Nicht aber Casey Kasem sondern U2s Plattenlabel "Island Records" war es, das dafür sorgte, dass Negativland bald wieder in aller Munde war. "Island Records" verklagte die Band wegen Verletzung des Urheberrechts und des Markenrechts. Negativland musste schließlich nicht nur die gesamte Auflage der Single zurückrufen und vernichten, sondern fand sich aufgrund der hohen Prozesskosten, die die Musiker zu zahlen hatten, wenig später auch am Rande des finanziellen Ruins wieder.

Spaß mit Sampling nach der Schule
Heute würde so etwas wohl nicht mehr passieren, zeigt sich Don Joyce optimistisch, denn jenen, die bislang auf das Urheberrecht gepocht haben, bliebe gar nichts anderes übrig, als ihre Ansprüche neu zu überdenken, angesichts der Flut an künstlerischen Arbeiten, die heute aus einem Prozess des Samplings heraus entstehen.

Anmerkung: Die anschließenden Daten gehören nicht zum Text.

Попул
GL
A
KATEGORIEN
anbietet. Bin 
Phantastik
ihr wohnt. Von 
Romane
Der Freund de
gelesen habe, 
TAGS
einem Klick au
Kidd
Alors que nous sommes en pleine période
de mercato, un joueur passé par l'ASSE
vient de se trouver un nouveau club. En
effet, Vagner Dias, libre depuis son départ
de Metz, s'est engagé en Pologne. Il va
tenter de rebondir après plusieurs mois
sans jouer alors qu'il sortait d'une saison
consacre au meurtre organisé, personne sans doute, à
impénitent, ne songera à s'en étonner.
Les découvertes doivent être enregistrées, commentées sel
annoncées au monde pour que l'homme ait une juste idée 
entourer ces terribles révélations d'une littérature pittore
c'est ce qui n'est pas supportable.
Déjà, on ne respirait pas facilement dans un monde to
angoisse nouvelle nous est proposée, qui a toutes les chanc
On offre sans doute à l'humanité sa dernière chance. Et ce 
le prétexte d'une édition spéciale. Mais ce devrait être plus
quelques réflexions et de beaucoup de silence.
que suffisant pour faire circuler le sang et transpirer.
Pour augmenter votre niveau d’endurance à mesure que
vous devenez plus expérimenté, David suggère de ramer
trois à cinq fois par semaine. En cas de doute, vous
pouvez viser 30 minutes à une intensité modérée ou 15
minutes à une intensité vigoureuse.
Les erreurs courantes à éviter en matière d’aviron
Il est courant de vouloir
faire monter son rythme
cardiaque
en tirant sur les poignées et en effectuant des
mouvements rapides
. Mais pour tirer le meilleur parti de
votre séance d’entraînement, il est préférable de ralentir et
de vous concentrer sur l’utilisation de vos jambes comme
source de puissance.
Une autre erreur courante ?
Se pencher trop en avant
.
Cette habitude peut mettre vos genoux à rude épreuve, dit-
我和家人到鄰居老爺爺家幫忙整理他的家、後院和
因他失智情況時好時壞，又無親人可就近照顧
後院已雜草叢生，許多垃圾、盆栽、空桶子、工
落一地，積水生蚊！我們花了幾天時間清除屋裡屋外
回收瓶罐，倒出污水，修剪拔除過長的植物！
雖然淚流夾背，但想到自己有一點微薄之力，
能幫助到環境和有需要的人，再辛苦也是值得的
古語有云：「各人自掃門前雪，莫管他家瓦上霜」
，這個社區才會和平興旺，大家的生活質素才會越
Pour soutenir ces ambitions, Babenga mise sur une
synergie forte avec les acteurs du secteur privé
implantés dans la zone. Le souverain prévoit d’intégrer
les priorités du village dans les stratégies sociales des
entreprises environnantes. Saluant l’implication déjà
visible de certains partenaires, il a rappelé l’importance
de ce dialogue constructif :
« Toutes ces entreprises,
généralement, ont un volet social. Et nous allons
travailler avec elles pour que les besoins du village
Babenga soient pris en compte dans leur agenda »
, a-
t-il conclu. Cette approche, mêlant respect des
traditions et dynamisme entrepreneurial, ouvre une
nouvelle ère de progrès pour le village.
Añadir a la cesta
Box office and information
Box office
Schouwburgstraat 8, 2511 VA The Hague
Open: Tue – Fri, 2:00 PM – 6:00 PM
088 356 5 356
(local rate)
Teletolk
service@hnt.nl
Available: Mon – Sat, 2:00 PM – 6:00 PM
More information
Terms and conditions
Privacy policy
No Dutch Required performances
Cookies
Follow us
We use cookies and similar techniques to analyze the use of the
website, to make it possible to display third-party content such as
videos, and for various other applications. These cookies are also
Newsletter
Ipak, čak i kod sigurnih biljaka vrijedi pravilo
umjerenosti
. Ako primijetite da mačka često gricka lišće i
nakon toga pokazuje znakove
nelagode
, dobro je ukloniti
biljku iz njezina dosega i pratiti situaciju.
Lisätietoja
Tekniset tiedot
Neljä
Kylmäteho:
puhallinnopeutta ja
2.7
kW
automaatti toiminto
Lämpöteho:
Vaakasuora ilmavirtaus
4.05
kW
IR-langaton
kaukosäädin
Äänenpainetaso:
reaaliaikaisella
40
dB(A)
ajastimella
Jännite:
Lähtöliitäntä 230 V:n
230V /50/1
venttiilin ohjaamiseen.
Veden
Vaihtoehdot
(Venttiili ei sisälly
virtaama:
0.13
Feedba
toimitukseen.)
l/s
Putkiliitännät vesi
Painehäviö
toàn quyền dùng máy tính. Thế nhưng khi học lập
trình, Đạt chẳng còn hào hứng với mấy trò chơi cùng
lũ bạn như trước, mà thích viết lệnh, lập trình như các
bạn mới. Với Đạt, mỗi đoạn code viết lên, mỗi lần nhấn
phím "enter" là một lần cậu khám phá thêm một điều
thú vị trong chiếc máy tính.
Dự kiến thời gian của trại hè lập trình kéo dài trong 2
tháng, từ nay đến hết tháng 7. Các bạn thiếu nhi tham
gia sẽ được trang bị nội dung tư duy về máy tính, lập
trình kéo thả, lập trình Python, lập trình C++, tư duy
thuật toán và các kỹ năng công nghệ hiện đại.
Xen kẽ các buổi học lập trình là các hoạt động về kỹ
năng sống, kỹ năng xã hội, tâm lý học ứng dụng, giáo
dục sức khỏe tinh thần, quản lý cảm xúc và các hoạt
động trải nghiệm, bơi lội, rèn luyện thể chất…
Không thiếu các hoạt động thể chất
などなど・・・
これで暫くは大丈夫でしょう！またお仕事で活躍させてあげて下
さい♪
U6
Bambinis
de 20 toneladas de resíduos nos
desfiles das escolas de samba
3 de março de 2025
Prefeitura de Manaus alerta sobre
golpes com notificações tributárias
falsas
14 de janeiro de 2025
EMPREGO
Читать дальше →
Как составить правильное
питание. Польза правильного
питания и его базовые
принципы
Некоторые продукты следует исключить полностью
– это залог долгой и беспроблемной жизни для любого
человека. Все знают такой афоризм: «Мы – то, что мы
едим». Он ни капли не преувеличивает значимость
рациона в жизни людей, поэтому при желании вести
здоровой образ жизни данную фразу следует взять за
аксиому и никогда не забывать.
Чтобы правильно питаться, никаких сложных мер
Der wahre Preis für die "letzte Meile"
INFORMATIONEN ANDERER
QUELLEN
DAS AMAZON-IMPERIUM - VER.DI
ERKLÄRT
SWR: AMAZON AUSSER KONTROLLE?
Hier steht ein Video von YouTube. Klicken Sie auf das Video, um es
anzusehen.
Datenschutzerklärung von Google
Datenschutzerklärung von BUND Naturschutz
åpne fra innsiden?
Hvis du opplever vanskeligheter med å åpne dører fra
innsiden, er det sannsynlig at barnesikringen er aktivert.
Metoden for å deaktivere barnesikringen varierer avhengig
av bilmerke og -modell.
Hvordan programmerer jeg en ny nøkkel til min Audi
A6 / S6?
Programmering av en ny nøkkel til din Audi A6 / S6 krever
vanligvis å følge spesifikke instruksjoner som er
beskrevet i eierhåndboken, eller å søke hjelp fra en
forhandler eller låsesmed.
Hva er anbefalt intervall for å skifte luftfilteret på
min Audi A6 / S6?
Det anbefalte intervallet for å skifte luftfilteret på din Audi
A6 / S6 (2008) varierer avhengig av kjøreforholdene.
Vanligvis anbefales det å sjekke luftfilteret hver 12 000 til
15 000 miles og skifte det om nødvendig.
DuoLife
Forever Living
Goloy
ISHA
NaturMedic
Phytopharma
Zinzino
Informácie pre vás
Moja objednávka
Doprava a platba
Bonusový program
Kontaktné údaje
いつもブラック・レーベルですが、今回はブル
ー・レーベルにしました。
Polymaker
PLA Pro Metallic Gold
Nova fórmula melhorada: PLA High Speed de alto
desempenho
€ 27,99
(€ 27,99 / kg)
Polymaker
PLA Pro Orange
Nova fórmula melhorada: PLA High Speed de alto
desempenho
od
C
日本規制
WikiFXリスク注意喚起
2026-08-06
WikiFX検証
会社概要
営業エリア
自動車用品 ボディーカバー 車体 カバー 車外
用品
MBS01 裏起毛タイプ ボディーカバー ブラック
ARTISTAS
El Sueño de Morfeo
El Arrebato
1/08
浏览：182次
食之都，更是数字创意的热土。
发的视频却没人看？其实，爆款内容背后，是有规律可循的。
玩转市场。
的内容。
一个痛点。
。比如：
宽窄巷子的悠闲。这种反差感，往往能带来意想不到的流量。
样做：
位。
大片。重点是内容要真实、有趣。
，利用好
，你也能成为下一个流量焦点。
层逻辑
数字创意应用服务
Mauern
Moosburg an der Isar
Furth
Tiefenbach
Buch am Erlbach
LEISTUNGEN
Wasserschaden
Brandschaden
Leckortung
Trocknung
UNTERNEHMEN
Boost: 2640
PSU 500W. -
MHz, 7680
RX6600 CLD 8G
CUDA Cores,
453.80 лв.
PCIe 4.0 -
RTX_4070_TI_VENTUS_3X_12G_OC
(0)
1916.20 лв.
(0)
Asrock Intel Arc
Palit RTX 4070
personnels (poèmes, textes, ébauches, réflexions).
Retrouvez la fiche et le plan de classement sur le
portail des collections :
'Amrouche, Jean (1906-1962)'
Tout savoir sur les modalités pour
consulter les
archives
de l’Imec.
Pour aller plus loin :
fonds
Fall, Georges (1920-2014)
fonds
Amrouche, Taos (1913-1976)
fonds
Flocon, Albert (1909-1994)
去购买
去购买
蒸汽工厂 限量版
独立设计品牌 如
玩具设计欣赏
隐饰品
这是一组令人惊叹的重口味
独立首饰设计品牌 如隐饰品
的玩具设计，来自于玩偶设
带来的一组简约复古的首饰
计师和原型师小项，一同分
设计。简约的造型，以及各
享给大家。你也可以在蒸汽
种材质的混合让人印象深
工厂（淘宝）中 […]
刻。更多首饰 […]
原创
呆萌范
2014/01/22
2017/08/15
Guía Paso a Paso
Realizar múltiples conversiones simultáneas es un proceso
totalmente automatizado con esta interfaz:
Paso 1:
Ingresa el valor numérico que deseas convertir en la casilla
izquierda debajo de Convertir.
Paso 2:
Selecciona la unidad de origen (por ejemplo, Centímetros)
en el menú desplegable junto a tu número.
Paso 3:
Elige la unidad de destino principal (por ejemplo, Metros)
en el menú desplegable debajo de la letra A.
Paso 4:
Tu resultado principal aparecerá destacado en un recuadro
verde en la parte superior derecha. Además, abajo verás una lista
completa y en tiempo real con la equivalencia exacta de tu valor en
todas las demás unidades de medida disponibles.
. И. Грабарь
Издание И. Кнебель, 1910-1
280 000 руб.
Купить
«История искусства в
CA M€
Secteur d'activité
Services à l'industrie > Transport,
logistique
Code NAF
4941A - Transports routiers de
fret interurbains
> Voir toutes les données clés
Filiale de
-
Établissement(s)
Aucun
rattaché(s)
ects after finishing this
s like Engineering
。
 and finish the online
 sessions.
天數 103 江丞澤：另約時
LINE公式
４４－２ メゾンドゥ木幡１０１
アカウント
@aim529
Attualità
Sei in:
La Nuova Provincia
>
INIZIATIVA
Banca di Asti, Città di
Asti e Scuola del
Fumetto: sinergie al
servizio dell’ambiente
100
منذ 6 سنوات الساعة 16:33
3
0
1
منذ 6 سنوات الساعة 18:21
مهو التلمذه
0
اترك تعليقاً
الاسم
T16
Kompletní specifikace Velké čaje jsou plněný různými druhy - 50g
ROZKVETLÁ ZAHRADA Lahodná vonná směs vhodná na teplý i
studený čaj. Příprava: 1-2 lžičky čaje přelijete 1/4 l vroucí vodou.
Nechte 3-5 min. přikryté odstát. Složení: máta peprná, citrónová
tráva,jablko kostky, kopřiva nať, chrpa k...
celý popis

Und Mark Hosler ergänzt: "Ich weiß nicht, wie das in Europa ist, aber für die computergeschulten Dreizehnjährigen in den Vereinigten Staaten sind Cut-Up und Collage ein Spaß, mit dem sie sich die Zeit nach der Schule vertreiben. Sie basteln schnell etwas und posten es auf YouTube. Mit Avantgarde hat das nichts mehr zu tun. Cut-Up und Collage sind heute eine allgemeine Form der Unterhaltung."

Musikalische Präzisionsarbeit
Im Mittelpunkt eines jeden Projektes von Negativland steht eine Frage, deren Antwort die Musiker durch die Arbeit mit gefundenem Audiomaterial auf die Spur zu kommen versuchen. Dass die Mitglieder dieser Band aber auch ganz hervorragende Musiker sind, wird angesichts der starken Botschaften oftmals überhört.

"Wir arbeiten sehr, sehr hart an den einzelnen Sounds, an den Texturen und dem Mix, an jedem Detail". so Mark Hosler. "Wir versuchen eine Musik zu schaffen, die reich an klanglichen Erfahrungen ist, und die komplex und einfach toll zum Anhören ist. Das ist uns sehr wichtig. Aber die Ideen hinter unserer musikalischen Arbeit sind so stark, dass uns kaum jemand auf die eigentliche Musik anspricht."